When children turn into adults, some genes involved in controlling their blood pressure change as well. This is as per a study of more than 500 pairs of twins.
Black and white identical and fraternal twins was done and it showed that changes in gene expression between ages 14 and 18 accounted for up to one third of the blood pressure variation that occurred by age 18. This was told by Dr. Harold Snieder, genetic epidemiologist at the Medical College of Georgia.
Dr. Sneider said, 'This is a period of great change, between 14 and 18 years of age, as children are growing, hormones are raging and the stability of adulthood has not yet been reached.'
Researchers found genetics played a moderate to high role, explaining between 25 and 64 percent of the individual differences in blood pressure and hemodynamics, Dr.

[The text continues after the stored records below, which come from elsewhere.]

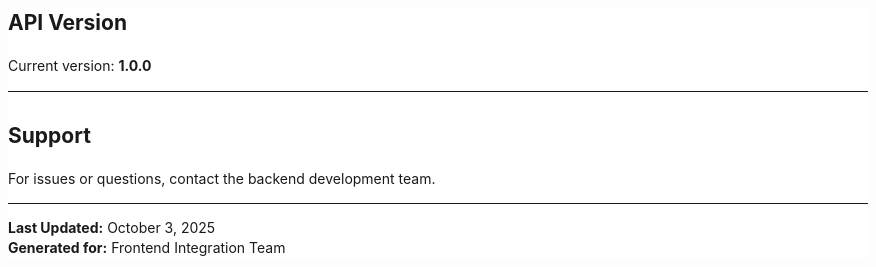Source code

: 
## API Version
Current version: **1.0.0**

---

## Support
For issues or questions, contact the backend development team.

---

**Last Updated:** October 3, 2025  
**Generated for:** Frontend Integration Team
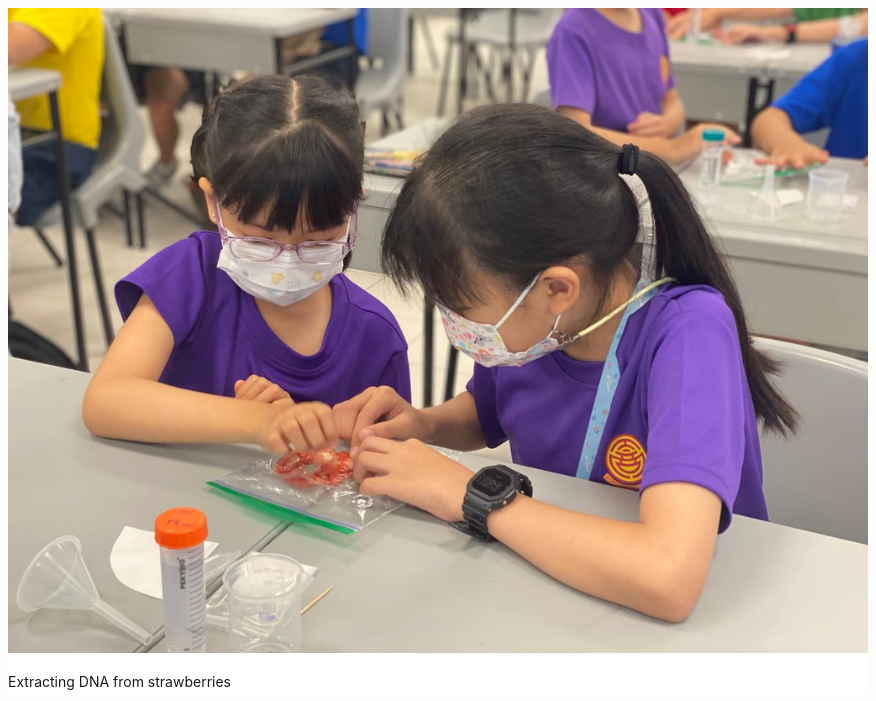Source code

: <img style="width: 100%" height="auto" width="100%" alt="EnvSci3" src="/images/3%20-%20extracting%20dna%20from%20strawberries.jpeg">
</div>
<p>Extracting DNA from strawberries</p>
<div class="isomer-image-wrapper">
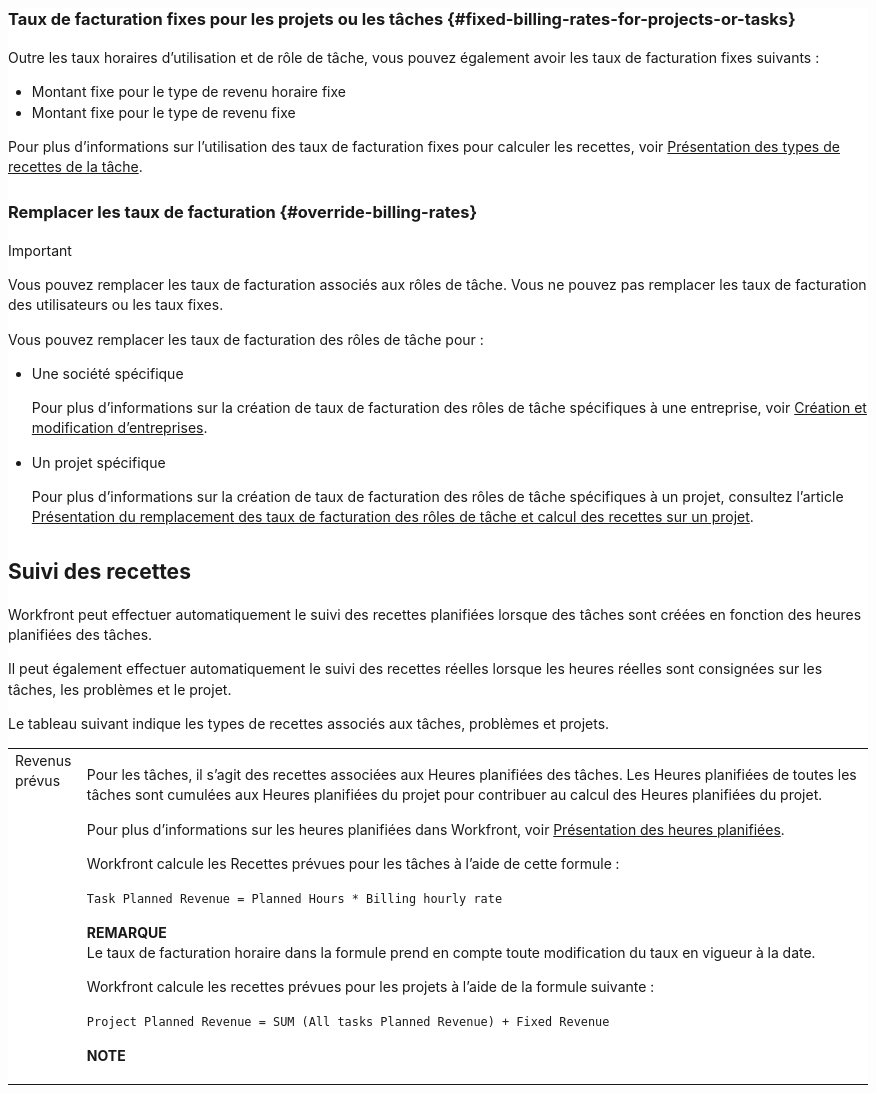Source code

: </div>

### Taux de facturation fixes pour les projets ou les tâches {#fixed-billing-rates-for-projects-or-tasks}

Outre les taux horaires d’utilisation et de rôle de tâche, vous pouvez également avoir les taux de facturation fixes suivants :

* Montant fixe pour le type de revenu horaire fixe
* Montant fixe pour le type de revenu fixe

Pour plus d’informations sur l’utilisation des taux de facturation fixes pour calculer les recettes, voir [Présentation des types de recettes de la tâche](#overview-of-task-revenue-types).

### Remplacer les taux de facturation {#override-billing-rates}

>[!IMPORTANT]
>
>Vous pouvez remplacer les taux de facturation associés aux rôles de tâche. Vous ne pouvez pas remplacer les taux de facturation des utilisateurs ou les taux fixes.

Vous pouvez remplacer les taux de facturation des rôles de tâche pour :

* Une société spécifique

  Pour plus d’informations sur la création de taux de facturation des rôles de tâche spécifiques à une entreprise, voir [Création et modification d’entreprises](../../../administration-and-setup/set-up-workfront/organizational-setup/create-and-edit-companies.md).

* Un projet spécifique

  Pour plus d’informations sur la création de taux de facturation des rôles de tâche spécifiques à un projet, consultez l’article [Présentation du remplacement des taux de facturation des rôles de tâche et calcul des recettes sur un projet](../../../manage-work/projects/project-finances/override-role-billing-rates-and-calculate-project-revenue.md).

## Suivi des recettes

Workfront peut effectuer automatiquement le suivi des recettes planifiées lorsque des tâches sont créées en fonction des heures planifiées des tâches.

Il peut également effectuer automatiquement le suivi des recettes réelles lorsque les heures réelles sont consignées sur les tâches, les problèmes et le projet.

Le tableau suivant indique les types de recettes associés aux tâches, problèmes et projets.

<table style="table-layout:auto"> 
 <col> 
 <col> 
 <tbody> 
  <tr> 
   <td role="rowheader">Revenus prévus</td> 
   <td> <p>Pour les tâches, il s’agit des recettes associées aux Heures planifiées des tâches. Les Heures planifiées de toutes les tâches sont cumulées aux Heures planifiées du projet pour contribuer au calcul des Heures planifiées du projet. </p> <p>Pour plus d’informations sur les heures planifiées dans Workfront, voir <a href="../../../manage-work/tasks/task-information/planned-hours.md" class="MCXref xref">Présentation des heures planifiées</a>. </p> <p>Workfront calcule les Recettes prévues pour les tâches à l’aide de cette formule :</p>
   <p><code>Task Planned Revenue = Planned Hours * Billing hourly rate</code><p> <p><span class="preview"><strong>REMARQUE</strong></br> Le taux de facturation horaire dans la formule prend en compte toute modification du taux en vigueur à la date.</span></p> <p>Workfront calcule les recettes prévues pour les projets à l’aide de la formule suivante :</p> <p><code>Project Planned Revenue = SUM (All tasks Planned Revenue) + Fixed Revenue</code></p>
   <p><b>NOTE</b>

Snieder says.
A substantial part of the individual differences between the twins were due to new genetic effects between this period of age 14 and 18. There are new genes being switched on that are involved in blood pressure and factors underlying blood pressure. I think that is the most interesting finding: the large amount of new genes that come into play.' told Dr. Sneider
'The next step is following these kids for a long period of time to see whether the genetic effects stabilize or, after another three or four years, there is another large jump in new genetic effect. We need to know what the genes are to develop new medications and treatments and this shows that at different ages there appear to be different genes,' says Dr. Snieder, who already is working to identify some genes that may influence unhealthy increases in blood pressure that occur over time.
If factors negatively influencing blood pressure in blacks can be identified, it could contribute to solving health disparities such as blacks tending to have higher rates of hypertension that start at a younger age. This research could significantly help hypertensive patients and maybe fond a preventive cure.